China, nothing, the market is really worried about the Fed – 09/14/2023 – Market

China, nothing, the market is really worried about the Fed – 09/14/2023 – Market

For all the concerns about the global repercussions of China’s economic problems, it is actually the Federal Reserve that is currently causing the most headaches for much of the world.

Financial markets had been pricing in Fed rate cuts in late 2023, but it is now clear that rates will remain high, given less risk of recession and signs of persistent inflation.

As a result, many emerging countries are considering postponing interest rate cuts, even if this means reducing growth, to avoid the risk of triggering destabilizing capital outflows.

“It’s difficult to completely dissociate yourself from the Fed,” said David Loevinger, director of emerging markets at TCW and a former China expert at the US Treasury Department.

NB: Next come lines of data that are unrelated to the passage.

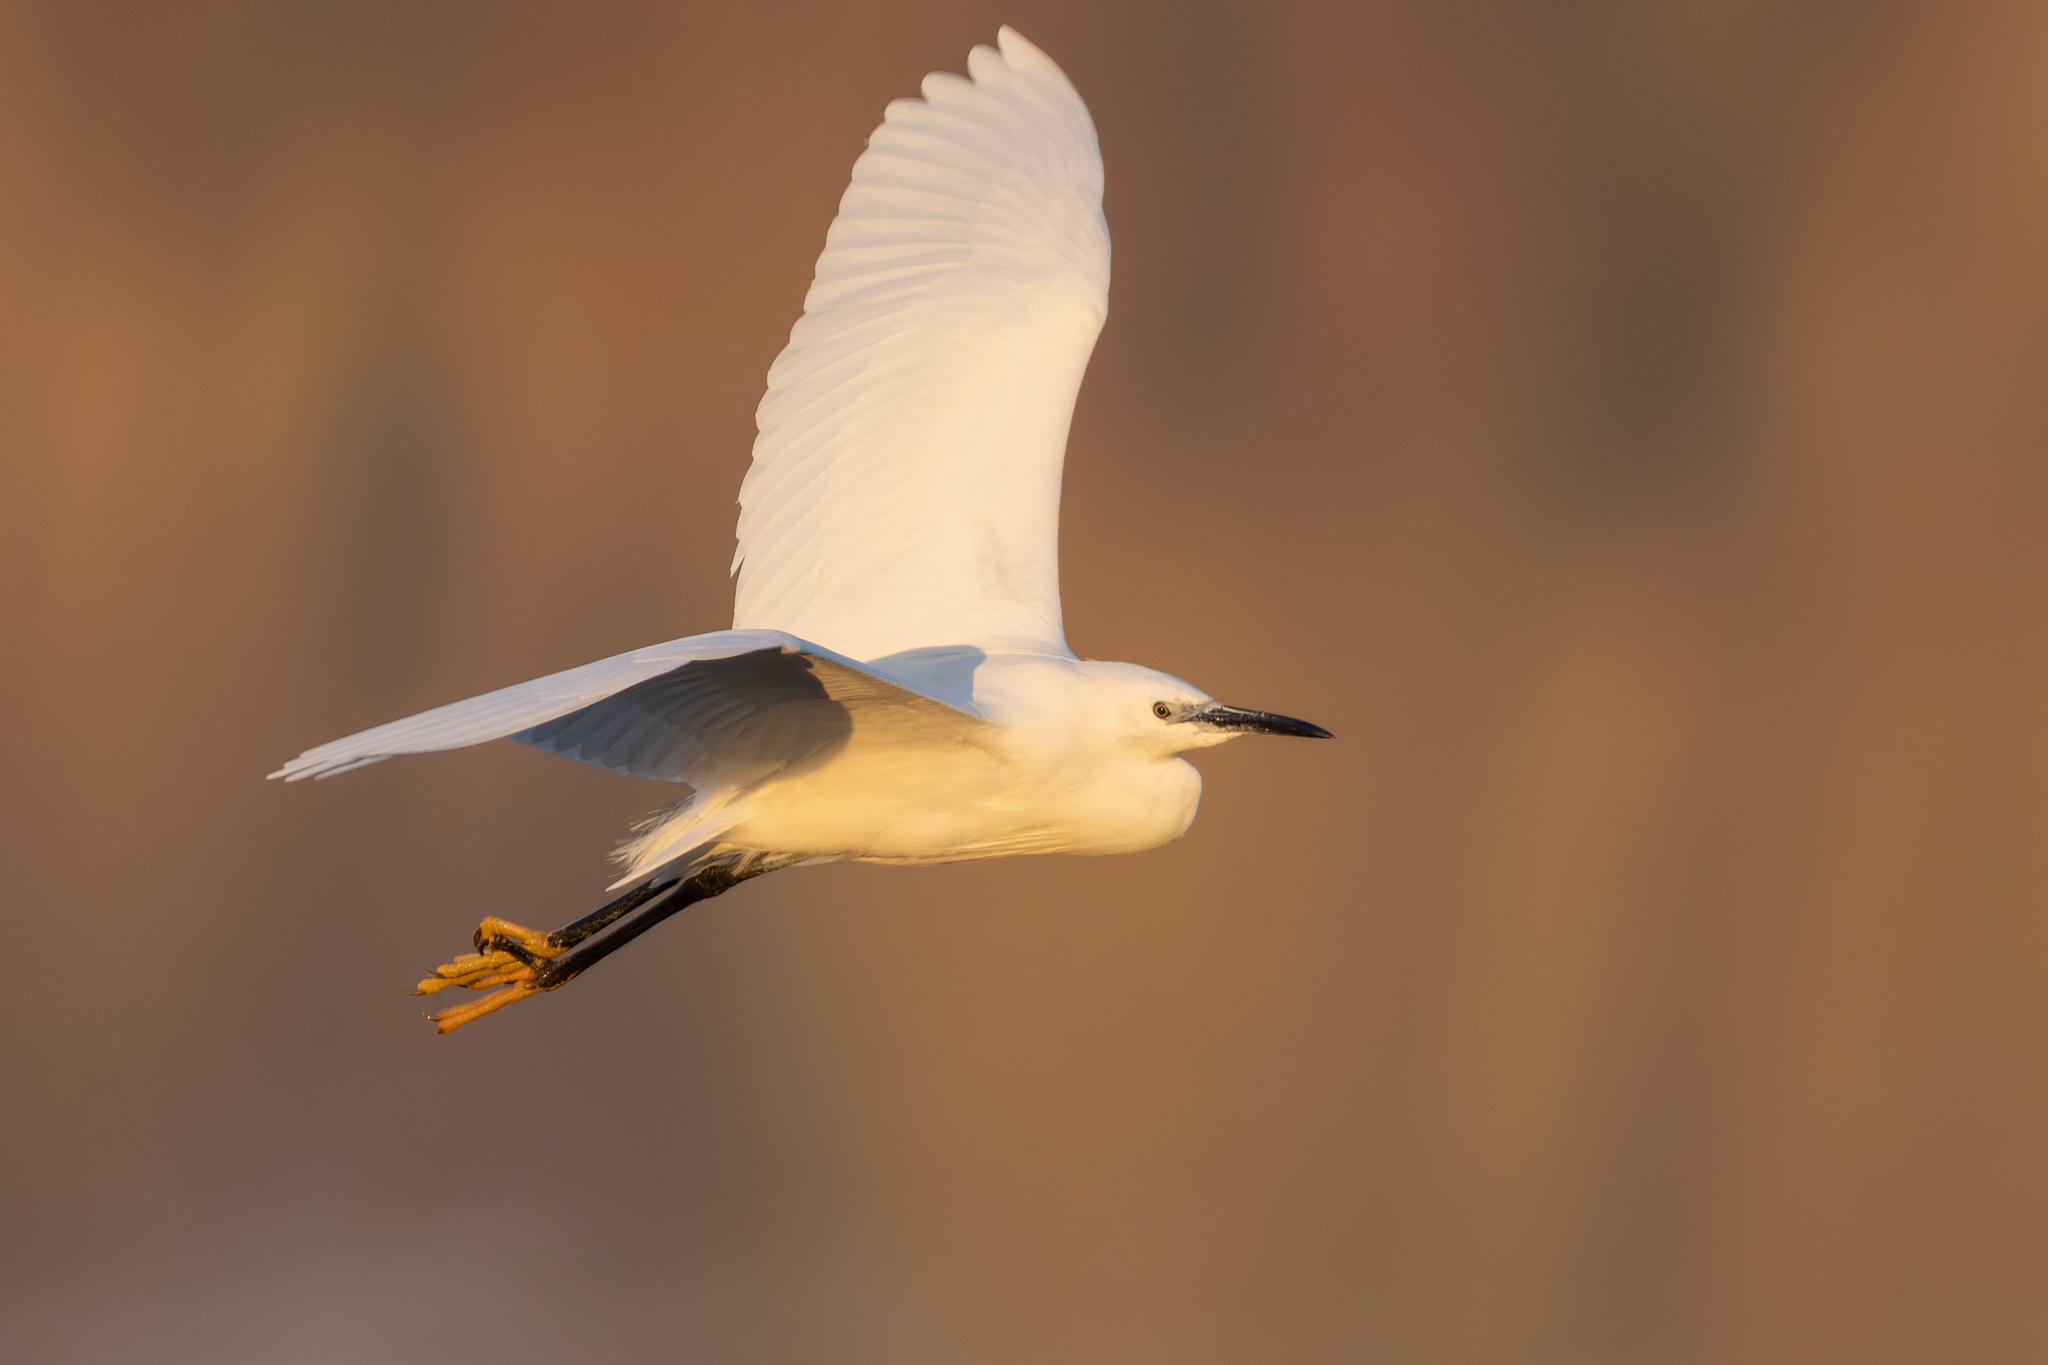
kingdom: Animalia
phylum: Chordata
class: Aves
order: Pelecaniformes
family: Ardeidae
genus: Egretta
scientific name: Egretta garzetta
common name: Little egret
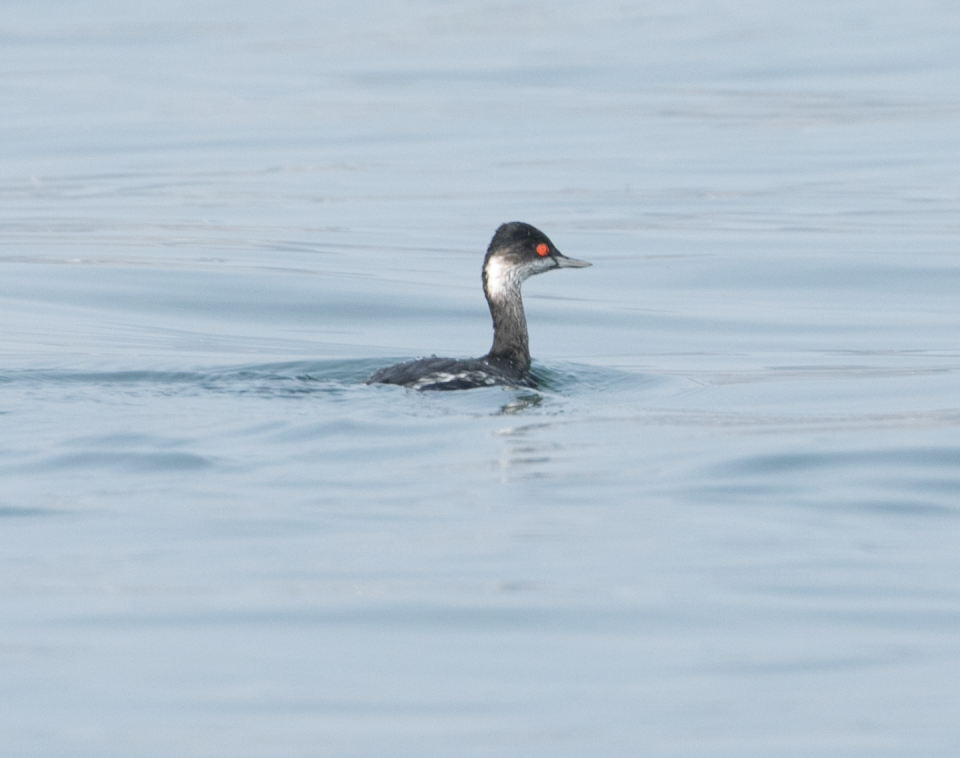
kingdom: Animalia
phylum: Chordata
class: Aves
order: Podicipediformes
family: Podicipedidae
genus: Podiceps
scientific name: Podiceps nigricollis
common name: Black-necked grebe
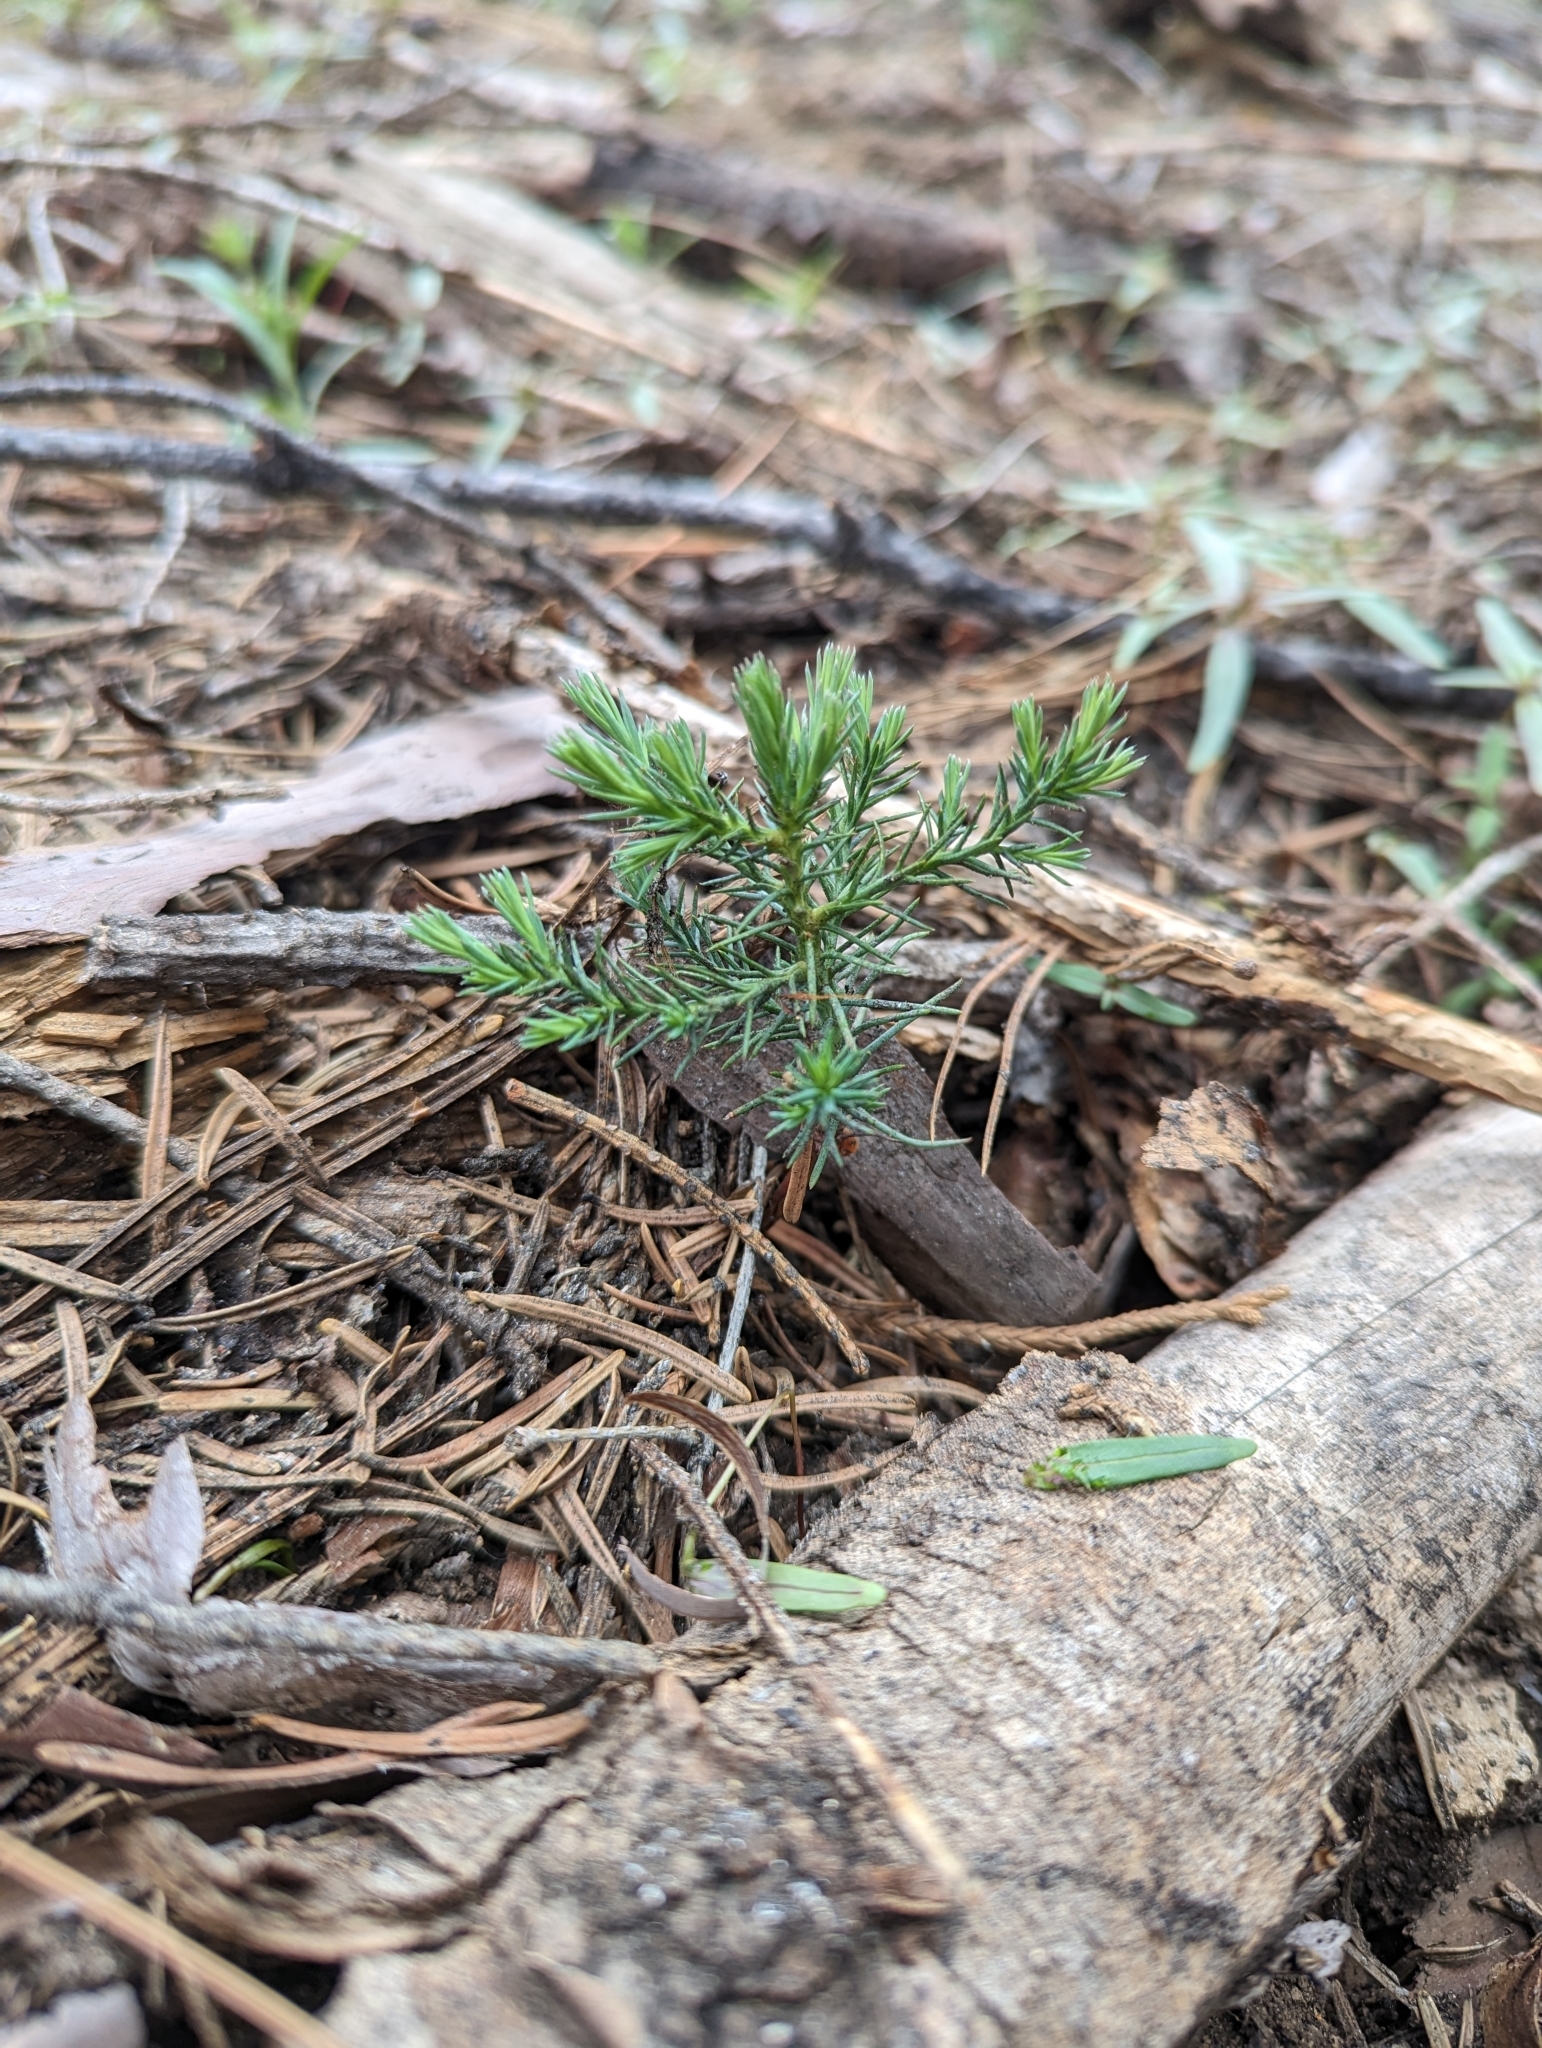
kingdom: Plantae
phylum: Tracheophyta
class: Pinopsida
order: Pinales
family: Cupressaceae
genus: Sequoiadendron
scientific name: Sequoiadendron giganteum
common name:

Other countries feel the effects of the Fed’s actions in different ways. Higher interest rates in the US make dollar assets more attractive and generate outflows and exchange rate depreciation in other markets. This dynamic increases inflationary pressures and makes it more difficult to make external debt payments.

The Bloomberg Dollar Spot Index, which tracks the value of the dollar against major currencies, has risen since mid-July in its longest rally since 2005.

Furthermore, data compiled by the International Monetary Fund shows that emerging and developing economies are now growing at rates comparable to those of advanced economies, rather than faster as has been the case for most of this century.

Without a doubt, China’s slowdown creates headwinds for many economies, especially those facing lower demand for their exports. But from Indonesia to Brazil, central banks are being questioned for not cutting rates more quickly, and the Fed’s high interest rates make that more difficult.

“In the dispute over who is disrupting global markets the most, the Fed wins without a shadow of a doubt,” says Loevinger. “Despite all the nervousness, China’s current crisis is not as serious as it was in 2008, 2020 and 2022,” she said.

And China itself is among the economies affected by high interest rates in the US. The People’s Bank of China has been increasingly vocal in its defense of the yuan, orchestrating dollar sales to prop up the currency and warning that speculators will be punished.

Even so, the yuan has depreciated to its weakest level since 2007.